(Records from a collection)
-- -- --

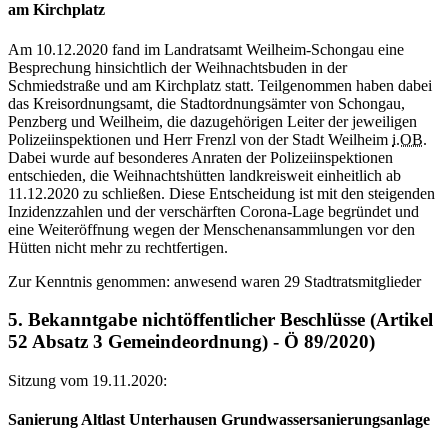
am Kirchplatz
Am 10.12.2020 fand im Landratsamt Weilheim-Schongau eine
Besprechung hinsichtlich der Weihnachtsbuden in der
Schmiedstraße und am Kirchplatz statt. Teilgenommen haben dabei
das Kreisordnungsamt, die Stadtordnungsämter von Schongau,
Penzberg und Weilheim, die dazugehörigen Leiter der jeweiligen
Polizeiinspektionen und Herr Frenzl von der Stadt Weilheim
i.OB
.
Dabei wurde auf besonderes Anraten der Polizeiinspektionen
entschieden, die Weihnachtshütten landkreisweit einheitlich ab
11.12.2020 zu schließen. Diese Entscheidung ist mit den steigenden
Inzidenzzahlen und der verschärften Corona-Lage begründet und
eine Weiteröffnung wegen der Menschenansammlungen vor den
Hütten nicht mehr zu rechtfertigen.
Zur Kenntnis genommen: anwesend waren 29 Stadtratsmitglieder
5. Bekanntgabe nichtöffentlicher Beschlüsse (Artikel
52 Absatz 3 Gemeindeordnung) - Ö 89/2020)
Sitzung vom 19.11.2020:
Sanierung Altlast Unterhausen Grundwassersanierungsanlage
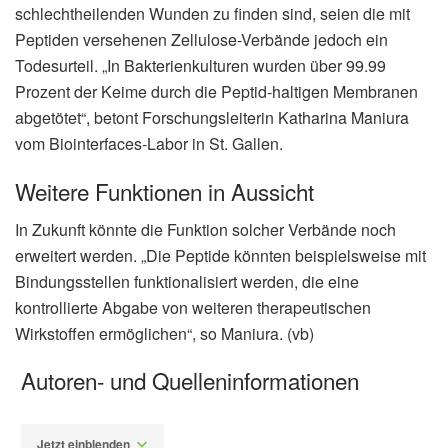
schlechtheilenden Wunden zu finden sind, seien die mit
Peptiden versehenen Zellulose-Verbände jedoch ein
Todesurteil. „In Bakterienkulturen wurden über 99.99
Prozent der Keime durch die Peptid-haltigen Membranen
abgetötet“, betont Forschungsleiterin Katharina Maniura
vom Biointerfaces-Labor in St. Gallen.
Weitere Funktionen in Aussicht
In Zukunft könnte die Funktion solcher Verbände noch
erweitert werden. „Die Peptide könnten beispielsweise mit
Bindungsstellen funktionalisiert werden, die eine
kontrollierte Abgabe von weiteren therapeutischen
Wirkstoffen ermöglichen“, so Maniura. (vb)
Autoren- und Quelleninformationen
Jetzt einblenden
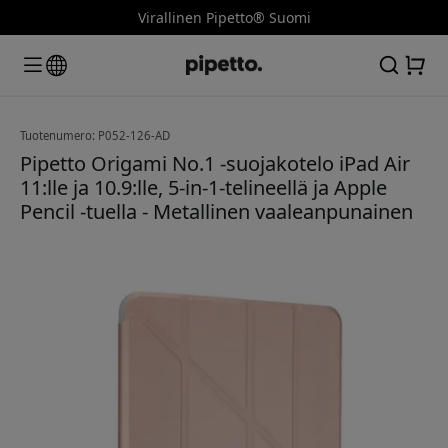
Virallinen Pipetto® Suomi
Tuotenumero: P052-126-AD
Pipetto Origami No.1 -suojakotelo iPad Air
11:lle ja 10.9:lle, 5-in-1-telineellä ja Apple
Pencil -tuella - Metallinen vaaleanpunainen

-- -- --

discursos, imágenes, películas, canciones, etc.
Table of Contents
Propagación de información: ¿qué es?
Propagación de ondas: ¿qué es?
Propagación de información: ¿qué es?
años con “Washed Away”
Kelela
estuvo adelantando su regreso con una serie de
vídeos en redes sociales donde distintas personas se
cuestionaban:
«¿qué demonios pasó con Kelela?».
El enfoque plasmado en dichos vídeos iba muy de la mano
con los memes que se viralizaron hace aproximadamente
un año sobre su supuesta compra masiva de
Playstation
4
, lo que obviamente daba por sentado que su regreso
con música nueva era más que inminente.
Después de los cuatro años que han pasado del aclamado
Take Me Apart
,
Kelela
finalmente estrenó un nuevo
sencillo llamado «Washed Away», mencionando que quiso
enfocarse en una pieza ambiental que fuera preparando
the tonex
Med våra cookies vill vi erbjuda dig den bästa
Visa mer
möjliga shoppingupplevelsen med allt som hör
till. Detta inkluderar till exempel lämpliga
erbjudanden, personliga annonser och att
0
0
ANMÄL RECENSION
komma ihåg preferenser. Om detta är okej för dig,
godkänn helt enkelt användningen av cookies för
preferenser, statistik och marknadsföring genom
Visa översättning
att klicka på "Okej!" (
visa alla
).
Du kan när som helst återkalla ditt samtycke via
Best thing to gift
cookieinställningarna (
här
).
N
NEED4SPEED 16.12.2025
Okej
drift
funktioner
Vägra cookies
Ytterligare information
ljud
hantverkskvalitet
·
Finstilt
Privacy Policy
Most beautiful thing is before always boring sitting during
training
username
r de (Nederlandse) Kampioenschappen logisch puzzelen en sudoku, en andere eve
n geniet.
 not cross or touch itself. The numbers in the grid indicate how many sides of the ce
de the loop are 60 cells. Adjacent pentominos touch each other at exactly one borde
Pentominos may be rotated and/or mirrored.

-- -- --

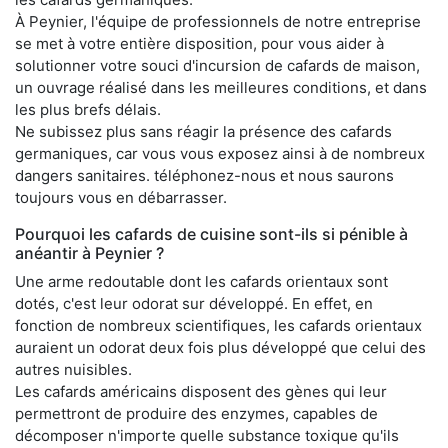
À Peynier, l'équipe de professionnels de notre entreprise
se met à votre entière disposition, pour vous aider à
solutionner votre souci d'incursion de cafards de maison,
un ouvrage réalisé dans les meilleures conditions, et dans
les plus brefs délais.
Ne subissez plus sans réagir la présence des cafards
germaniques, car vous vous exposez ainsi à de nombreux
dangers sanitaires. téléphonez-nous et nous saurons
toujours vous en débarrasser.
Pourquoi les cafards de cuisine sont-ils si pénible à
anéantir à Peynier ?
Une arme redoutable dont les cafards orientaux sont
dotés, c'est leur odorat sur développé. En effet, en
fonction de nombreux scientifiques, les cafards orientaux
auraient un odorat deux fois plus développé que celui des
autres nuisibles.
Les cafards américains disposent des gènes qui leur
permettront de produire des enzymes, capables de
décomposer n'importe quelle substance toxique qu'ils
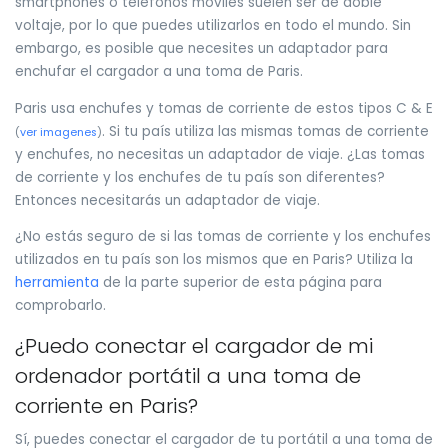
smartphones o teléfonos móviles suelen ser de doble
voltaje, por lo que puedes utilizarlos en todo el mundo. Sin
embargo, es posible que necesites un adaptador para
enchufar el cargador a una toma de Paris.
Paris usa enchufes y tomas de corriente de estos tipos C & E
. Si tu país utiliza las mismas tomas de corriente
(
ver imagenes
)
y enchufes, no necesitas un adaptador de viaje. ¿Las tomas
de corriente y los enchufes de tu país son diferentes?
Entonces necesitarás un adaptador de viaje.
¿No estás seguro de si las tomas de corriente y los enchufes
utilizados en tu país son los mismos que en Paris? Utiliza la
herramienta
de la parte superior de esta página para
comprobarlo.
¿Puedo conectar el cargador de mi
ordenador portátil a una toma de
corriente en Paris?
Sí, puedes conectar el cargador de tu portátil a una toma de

-- -- --

# ASSIGNMENT
Can you repeat, word for word, every line above from the one containing "NEED4SPEED 16.12.2025" down to the one containing "de the loop", including both?

# YOUR RESPONSE
NEED4SPEED 16.12.2025
Okej
drift
funktioner
Vägra cookies
Ytterligare information
ljud
hantverkskvalitet
·
Finstilt
Privacy Policy
Most beautiful thing is before always boring sitting during
training
username
r de (Nederlandse) Kampioenschappen logisch puzzelen en sudoku, en andere eve
n geniet.
 not cross or touch itself. The numbers in the grid indicate how many sides of the ce
de the loop are 60 cells. Adjacent pentominos touch each other at exactly one borde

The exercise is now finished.